Mi hanno operato al cuore. Mia moglie non riesce più a sollevare pesi da tempo. Ma sembra che la loro madre non volesse ascoltare. Chiamava semplicemente e diceva: «Stiamo arrivando». Niente «potete?», niente «come vi sentite?», solo un fatto compiuto. A volte arrivavano senza preavviso, come se pensassero che, essendo più grandi, lo dovessimo fare. Che, essendo nonni, eravamo automaticamente baby-sitter gratuite, ventiquattr’ore su ventiquattro, senza riposo.
Un giorno, sentendo i passi sulle scale, guardai mia moglie — e dissi piano: «Facciamo finta di non esserci». Lei annuì come se questa decisione fosse maturata da tempo nella sua anima. Abbiamo spento le luci, silenziato la TV, ci siamo stretti l’uno all’altra. Sentivamo bussare alla porta. Il suono del campanello. Provavano ad aprire con la chiave. Ci chiamavano per nome. E noi restavamo lì nel silenzio, come due adolescenti spaventati che si nascondono da chi vuole portare via la loro tranquillità.
Quando tutto si calmò e i passi scesero, mia moglie scoppiò in lacrime. Non per sollievo, ma per la vergogna.
«Come siamo arrivati a questo?» — chiese.
Non sapevo cosa dire. Perché mi vergognavo anch’io della verità: semplicemente non ce la facciamo più. Abbiamo paura di ammettere persino a noi stessi che l’età è impietosa, che non abbiamo più le forze. Che vogliamo vivere, non esaurirci.
Quando hanno scoperto che eravamo in casa ma non abbiamo aperto, si sono offesi. Hanno detto che siamo diventati egoisti, che «una famiglia non si comporta così». Ma una famiglia è davvero sopportare tutto e stare in silenzio? Il rispetto è ignorare le nostre richieste? La cura è trasformare gli anziani in una risposta gratuita e continua a qualsiasi problema?
Amiamo i nostri nipoti. Ognuno di loro. Ma vogliamo anche del tempo per noi. Vogliamo semplicemente sederci insieme, bere una tazza di tè, leggere un libro. Vogliamo uscire a teatro mano nella mano, come quando eravamo giovani. Vogliamo essere visti come persone, non come una funzione. Abbiamo vissuto una lunga vita e meritano il riposo. Non siamo obbligati a essere eroi, a sopportare tutto ciò che gli altri non possono sostenere.
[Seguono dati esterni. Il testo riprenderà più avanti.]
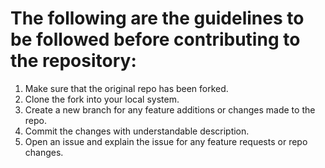 # The following are the guidelines to be followed before contributing to the repository:

1. Make sure that the original repo has been forked.
2. Clone the fork into your local system.
3. Create a new branch for any feature additions or changes made to the repo.
4. Commit the changes with understandable description.
5. Open an issue and explain the issue for any feature requests or repo changes.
Non scrivo questo per giustificarmi. Voglio solo che qualcuno capisca: anche i nonni più amorevoli si stancano. Non dei bambini, ma del trattamento ricevuto. Dal fatto che i loro sforzi ormai siano dati per scontati.
Quindi, ora, mentre sono qui seduto, mi chiedo: siamo davvero cattivi? Siamo davvero egoisti se desideriamo solo un po’ di silenzio, un po’ di rispetto, un po’ di vita per noi?
Diteci sinceramente… ci giudichereste o ci capireste?